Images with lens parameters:
-- Opening Marker --
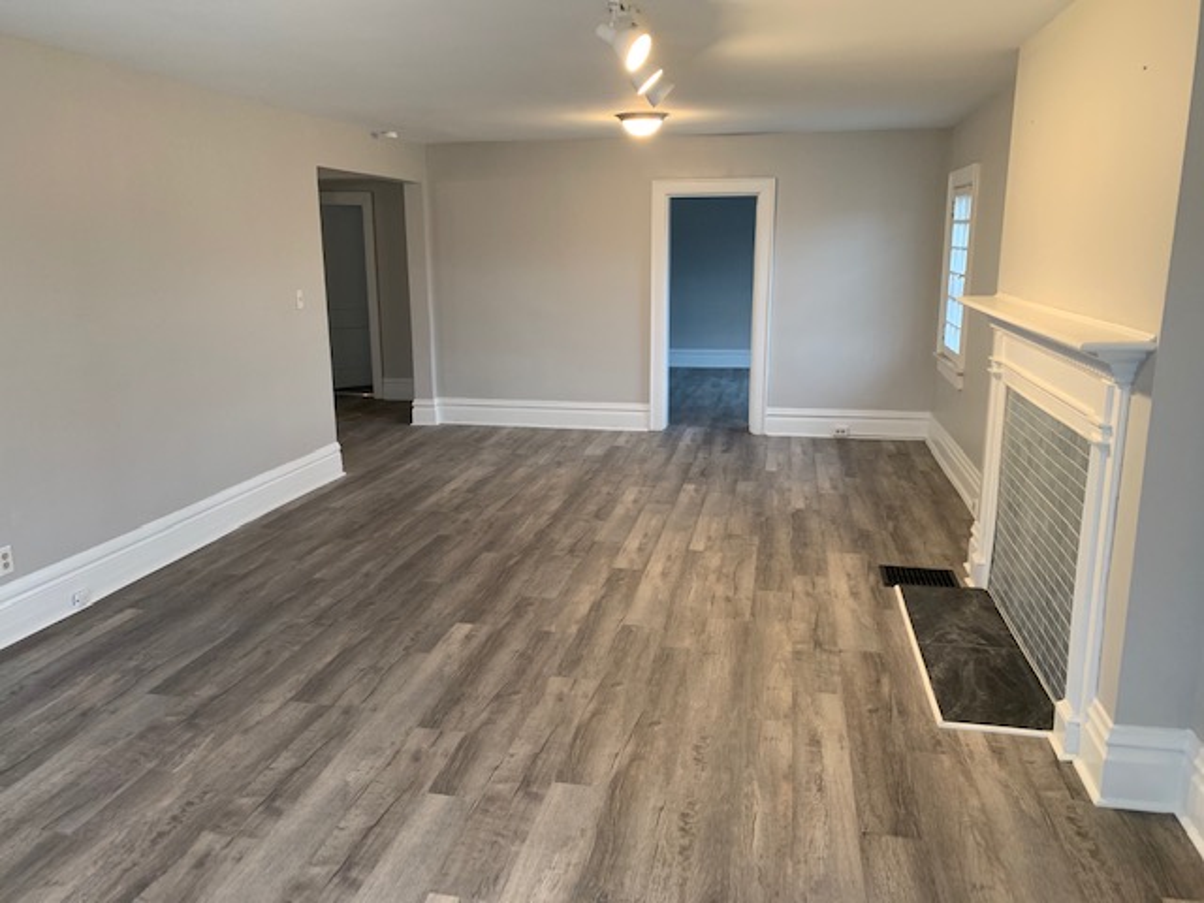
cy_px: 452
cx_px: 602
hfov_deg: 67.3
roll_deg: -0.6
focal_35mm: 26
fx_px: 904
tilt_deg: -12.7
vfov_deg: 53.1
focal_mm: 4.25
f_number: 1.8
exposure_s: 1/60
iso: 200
-- Closing Marker --
[What to do] Print from the line containing "roll_deg: -0.6" to the last line above, exactly as written.

[Answer for the task]
roll_deg: -0.6
focal_35mm: 26
fx_px: 904
tilt_deg: -12.7
vfov_deg: 53.1
focal_mm: 4.25
f_number: 1.8
exposure_s: 1/60
iso: 200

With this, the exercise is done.